REQUIREMENT: Can you write out the text of every entry below word for word, leaving the pictures out of your answer?

Stored data entries:
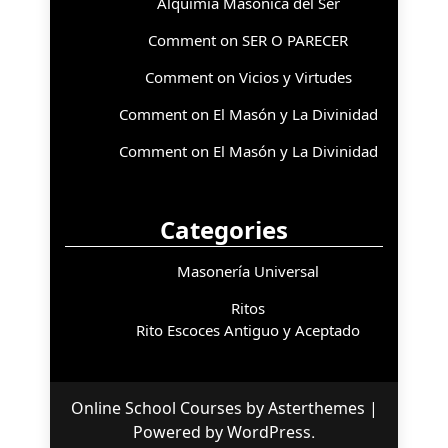
Alquimia Masónica del Ser
Comment on SER O PARECER
Comment on Vicios y Virtudes
Comment on El Masón y La Divinidad
Comment on El Masón y La Divinidad
Categories
Masonería Universal
Ritos
Rito Escoces Antiguo y Aceptado
Online School Courses
by
Asterthemes
|
Powered by
WordPress
.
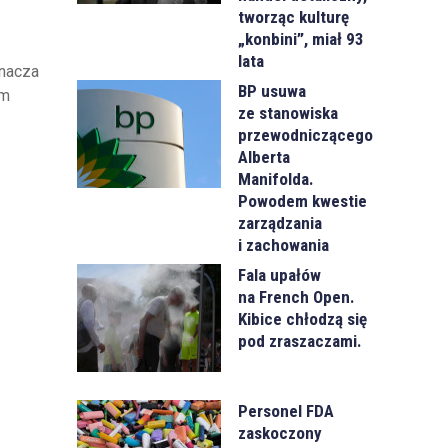
tworząc kulturę
„konbini”, miał 93
lata
znacza
BP usuwa
ym
ze stanowiska
przewodniczącego
Alberta
Manifolda.
Powodem kwestie
zarządzania
i zachowania
Fala upałów
na French Open.
Kibice chłodzą się
pod zraszaczami.
Personel FDA
zaskoczony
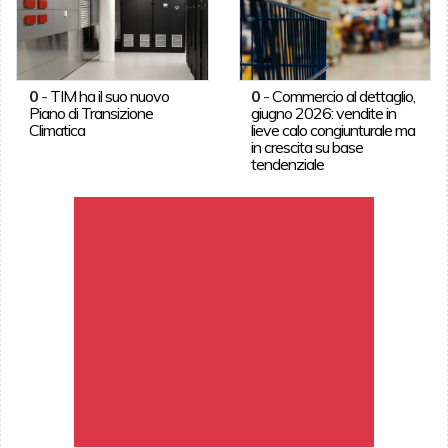
0
-
TIM ha il suo nuovo
0
-
Commercio al dettaglio,
Piano di Transizione
giugno 2026: vendite in
Climatica
lieve calo congiunturale ma
in crescita su base
tendenziale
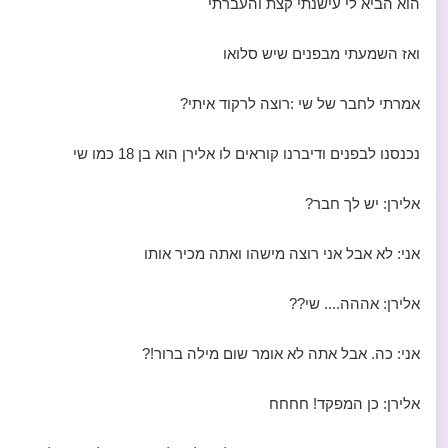
הוא הביא לי עישנתי קצת והעברתי
ואז השמעתי מבפנים שיש סלואו
אמרתי לחבר של שי :רוצה לרקוד איתי?
נכנסנו לבפנים ודיברנו קוראים לו אלירן הוא בן 18 כמו שי
אלירן: יש לך חבר?
אני: לא אבל אני רוצה מישהו ואתה מכיר אותו
אלירן: אההה.... שי??
אני: כה. אבל אתה לא אומר שום מילה ברור!?
אלירן: כן המפקד! חחחח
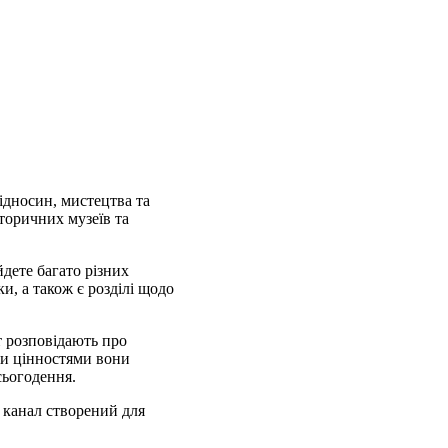
відносин, мистецтва та
сторичних музеїв та
йдете багато різних
ки, а також є розділі щодо
т розповідають про
ими цінностями вони
сьогодення.
 канал створений для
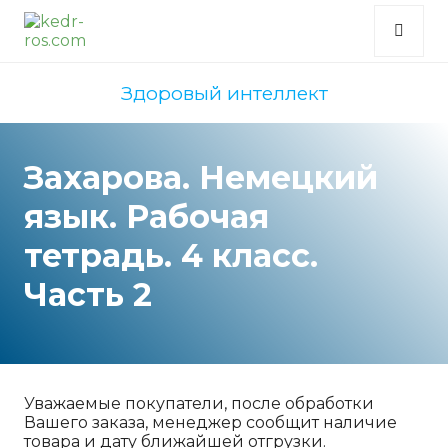
Здоровый интеллект
Захарова. Немецкий
язык. Рабочая
тетрадь. 4 класс.
Часть 2
Уважаемые покупатели, после обработки
Вашего заказа, менеджер сообщит наличие
товара и дату ближайшей отгрузки.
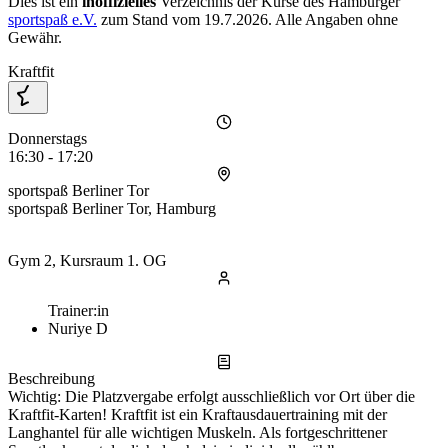
Dies ist ein
inoffizielles
Verzeichnis der Kurse des Hamburger
sportspaß e.V.
zum Stand vom
19.7.2026
. Alle Angaben ohne
Gewähr.
Kraftfit
Donnerstags
16:30 - 17:20
sportspaß Berliner Tor
sportspaß Berliner Tor, Hamburg
Gym 2, Kursraum 1. OG
Trainer:in
Nuriye D
Beschreibung
Wichtig: Die Platzvergabe erfolgt ausschließlich vor Ort über die
Kraftfit-Karten! Kraftfit ist ein Kraftausdauertraining mit der
Langhantel für alle wichtigen Muskeln. Als fortgeschrittener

SOLUTION FOR THIS TASK:
Alquimia Masónica del Ser
Comment on SER O PARECER
Comment on Vicios y Virtudes
Comment on El Masón y La Divinidad
Comment on El Masón y La Divinidad
Categories
Masonería Universal
Ritos
Rito Escoces Antiguo y Aceptado
Online School Courses
by
Asterthemes
|
Powered by
WordPress
.
tworząc kulturę
„konbini”, miał 93
lata
znacza
BP usuwa
ym
ze stanowiska
przewodniczącego
Alberta
Manifolda.
Powodem kwestie
zarządzania
i zachowania
Fala upałów
na French Open.
Kibice chłodzą się
pod zraszaczami.
Personel FDA
zaskoczony
0
-
TIM ha il suo nuovo
0
-
Commercio al dettaglio,
Piano di Transizione
giugno 2026: vendite in
Climatica
lieve calo congiunturale ma
in crescita su base
tendenziale
הוא הביא לי עישנתי קצת והעברתי
ואז השמעתי מבפנים שיש סלואו
אמרתי לחבר של שי :רוצה לרקוד איתי?
נכנסנו לבפנים ודיברנו קוראים לו אלירן הוא בן 18 כמו שי
אלירן: יש לך חבר?
אני: לא אבל אני רוצה מישהו ואתה מכיר אותו
אלירן: אההה.... שי??
אני: כה. אבל אתה לא אומר שום מילה ברור!?
אלירן: כן המפקד! חחחח
відносин, мистецтва та
сторичних музеїв та
йдете багато різних
ки, а також є розділі щодо
т розповідають про
ими цінностями вони
сьогодення.
 канал створений для
Здоровый интеллект
Захарова. Немецкий
язык. Рабочая
тетрадь. 4 класс.
Часть 2
Уважаемые покупатели, после обработки
Вашего заказа, менеджер сообщит наличие
товара и дату ближайшей отгрузки.
Dies ist ein
inoffizielles
Verzeichnis der Kurse des Hamburger
sportspaß e.V.
zum Stand vom
19.7.2026
. Alle Angaben ohne
Gewähr.
Kraftfit
Donnerstags
16:30 - 17:20
sportspaß Berliner Tor
sportspaß Berliner Tor, Hamburg
Gym 2, Kursraum 1. OG
Trainer:in
Nuriye D
Beschreibung
Wichtig: Die Platzvergabe erfolgt ausschließlich vor Ort über die
Kraftfit-Karten! Kraftfit ist ein Kraftausdauertraining mit der
Langhantel für alle wichtigen Muskeln. Als fortgeschrittener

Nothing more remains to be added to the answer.